For their part, nonprofits face a twin challenge. In a highly competitive health care system dominated by large purchasers and without direct governmental subsidies, they must perform well enough economically to be able to continue paying their bills and to maintain their access to capital, which depends upon lenders’ confidence in their ability to repay their debts. As they do this, they must also contend with a growing skepticism, fed in part by their own economically driven policies and practices, regarding whether they engage in sufficient charitable activity to deserve the tax-related benefits they receive.

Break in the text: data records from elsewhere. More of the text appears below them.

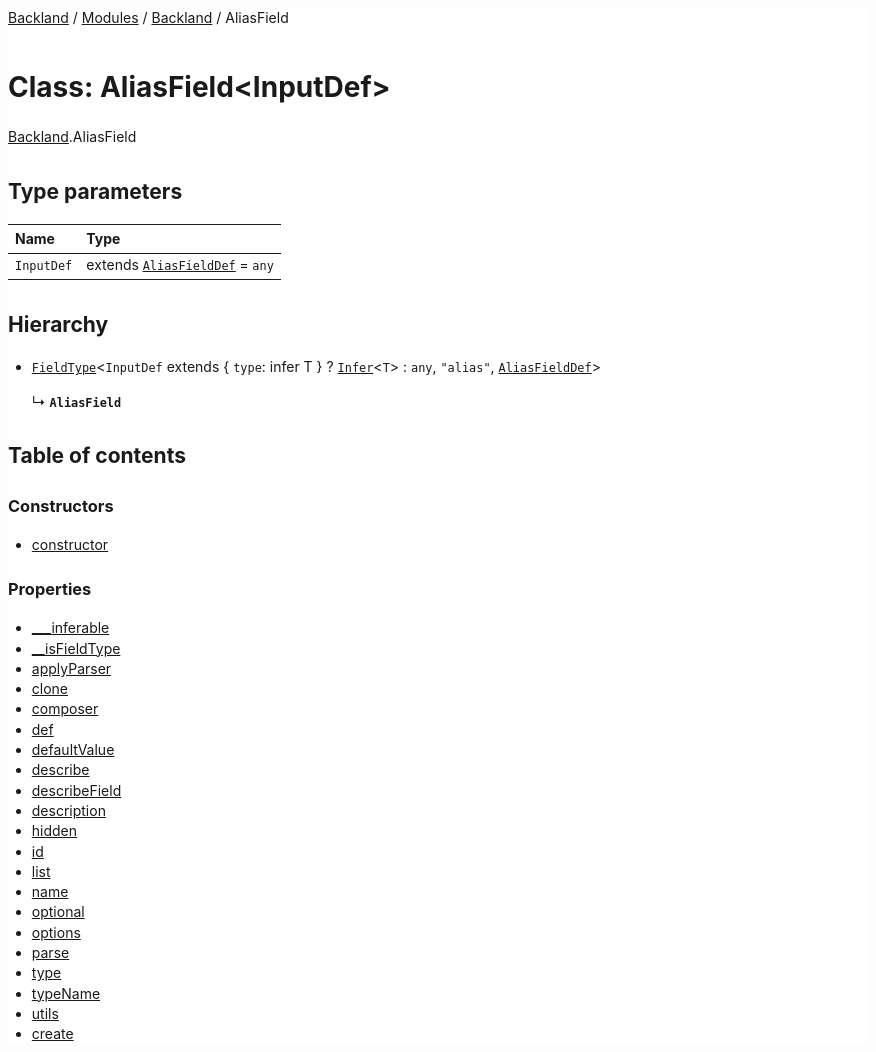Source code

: [Backland](../README.md) / [Modules](../modules.md) / [Backland](../modules/Backland.md) / AliasField

# Class: AliasField<InputDef\>

[Backland](../modules/Backland.md).AliasField

## Type parameters

| Name | Type |
| :------ | :------ |
| `InputDef` | extends [`AliasFieldDef`](../modules/Backland.md#aliasfielddef) = `any` |

## Hierarchy

- [`FieldType`](Backland.FieldType.md)<`InputDef` extends { `type`: infer T  } ? [`Infer`](../modules/Backland.md#infer)<`T`\> : `any`, ``"alias"``, [`AliasFieldDef`](../modules/Backland.md#aliasfielddef)\>

  ↳ **`AliasField`**

## Table of contents

### Constructors

- [constructor](Backland.AliasField.md#constructor)

### Properties

- [\_\_\_inferable](Backland.AliasField.md#___inferable)
- [\_\_isFieldType](Backland.AliasField.md#__isfieldtype)
- [applyParser](Backland.AliasField.md#applyparser)
- [clone](Backland.AliasField.md#clone)
- [composer](Backland.AliasField.md#composer)
- [def](Backland.AliasField.md#def)
- [defaultValue](Backland.AliasField.md#defaultvalue)
- [describe](Backland.AliasField.md#describe)
- [describeField](Backland.AliasField.md#describefield)
- [description](Backland.AliasField.md#description)
- [hidden](Backland.AliasField.md#hidden)
- [id](Backland.AliasField.md#id)
- [list](Backland.AliasField.md#list)
- [name](Backland.AliasField.md#name)
- [optional](Backland.AliasField.md#optional)
- [options](Backland.AliasField.md#options)
- [parse](Backland.AliasField.md#parse)
- [type](Backland.AliasField.md#type)
- [typeName](Backland.AliasField.md#typename)
- [utils](Backland.AliasField.md#utils)
- [create](Backland.AliasField.md#create)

With health care accounting for almost 15 percent of the US economy, investor money is likely to be available to fund new ideas for making money from the provision of health services, and there is interest among American companies in making investments in other countries as well. The clear advantages that the for-profit form might offer are the ability to raise capital, a willingness to take risks and innovate, and, perhaps, a reservoir of experience that might be transferable into new contexts. But will countries that have had little experience with this organizational form in their health care system find such factors outweigh possible costs in terms of a changed ethos of the health care system, major shifts in power and control, and potential serious problems of exploitation of the informational asymmetries that typify health care?